LIN28/LET-7-Axis
Discovered the LIN28/let-7 axis.
We discovered LIN28 as the first negative regulator of the miRNA biogenesis pathway. Members of the let-7 family are coordinately regulated during development with let-7 expressed at high levels in differentiated cell types. During differentiation of embryonic stem cells (ESCs), mature let-7 miRNAs accumulate but the corresponding primary let-7 transcript remains constant implying posttranscriptional control of miRNA expression, the mechanism for which had remained elusive. We identified the RNA-binding protein LIN28 as a stem cell-specific regulator of miRNA biogenesis. LIN28 was originally discovered as a developmental timing regulator in C. elegans, and later as a reprogramming factor for induced pluripotent stem cells (iPSCs). Since LIN28 mRNA is itself a let-7 target, this LIN28/let-7 axis establishes a double-negative feedback loop, whereby high expression levels of either let-7 or LIN28 will promote a differentiated or embryonic cell fate, respectively. Since the publication of our influential first paper, my laboratory has focused on providing mechanistic insight into this pathway. In carrying out these studies, we established a new area of research that profoundly impacts the study of stem cell biology along with many other areas including cancer. This fundamental discovery launched a new area of research for several other labs, and there is a growing appreciation that the LIN28/let-7 pathway is involved in a sweeping range of biology: germ cell development, somatic cell reprogramming, cancer, aging, inflammation, hematopoiesis, glycolytic metabolism, and diabetes.

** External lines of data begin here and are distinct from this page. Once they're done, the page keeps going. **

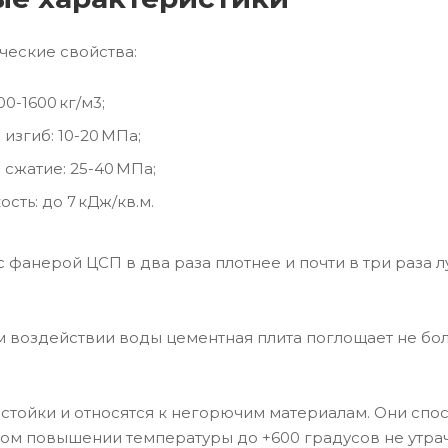
еские свойства:
00-1600 кг/м3;
 изгиб: 10-20 МПа;
 сжатие: 25-40 МПа;
сть: до 7 кДж/кв.м.
 фанерой ЦСП в два раза плотнее и почти в три раза 
.
 воздействии воды цементная плита поглощает не более
стойки и относятся к негорючим материалам. Они спо
м повышении температуры до +600 градусов не утрач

- Viswanathan S. R., Daley G. Q., and Gregory R. I. Selective blockade of microRNA processing by Lin28. Science 2008, 320, 97-100. PMID: 18292307. PMC3368499.
- Piskounova E., Polytarchou C., Thornton J. E., Hagan J.P., LaPierre R. J., Pothoulakis C., Iliopoulos D., and Gregory R. I. Lin28A and Lin28B inhibit let-7 microRNA biogenesis by distinct mechanisms. Cell 2011, 147, 1066-79. PMID: 22118463. PMC3227872.